At a scant 84 pages, this novella moves with the economy and steadily building tension of a well-crafted short story. As Manfred, back home after years in an unnamed distant land, wanders through the winter landscape of his youth, his ruminations gradually reveal what he thinks he knows and what he doesn’t want to face. The snow falls and a cold wind blows. Travelling back through a remembered past, the scenery and weather frame his musings. He has long been estranged from his younger brother Sebastian who, for reasons Manfred can neither understand nor accept, was chosen to inherit the family farm and, in doing so, won the hand of the woman he had loved. Now, so many years later, his parents and his beloved Minna are all dead and Sebastian lives the life of a recluse, while the self-exiled son still carries vestiges of his grief and rage that no amount of time can heal:
He had thought he could hear a humming, wings beating, a whimper drifting up from the valley across the treetops, into this frosty stillness which became entangled in his clothes, penetrating his skin; freezing what was inside him, as though even his heart were turning to ice.

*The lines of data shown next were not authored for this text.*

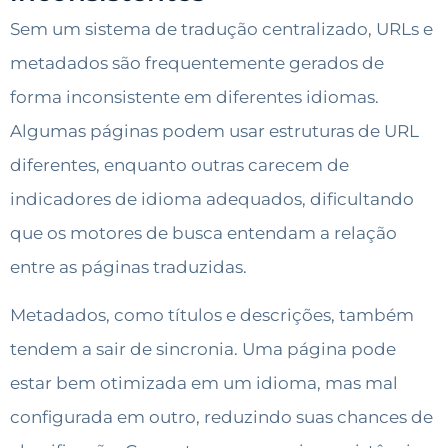
Sem um sistema de tradução centralizado, URLs e
metadados são frequentemente gerados de
forma inconsistente em diferentes idiomas.
Algumas páginas podem usar estruturas de URL
diferentes, enquanto outras carecem de
indicadores de idioma adequados, dificultando
que os motores de busca entendam a relação
entre as páginas traduzidas.
Metadados, como títulos e descrições, também
tendem a sair de sincronia. Uma página pode
estar bem otimizada em um idioma, mas mal
configurada em outro, reduzindo suas chances de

Manfred wants to see his brother again, hoping for what, he isn’t sure—reconciliation, perhaps? There is, as we learn, more to this desired and uncertain reunion. A motivation that drives the returning brother, and an act of violence, buried in the past, that may not be forgivable. These facts are revealed, with only the required detail and much open space, yet it is impossible not to recognize one’s own complicated and conflicted holiday emotions in the longing, sadness, anger and guilt that haunt the protagonist. This is a season that carries a lot of weight for many of us. Twelve Nights captures that mood, but does so with solemn beauty and hope. An ideal read for a stressful time.
Twelve Nights by Urs Faes is translated from the German by Jamie Lee Searle and published by Harvill Secker.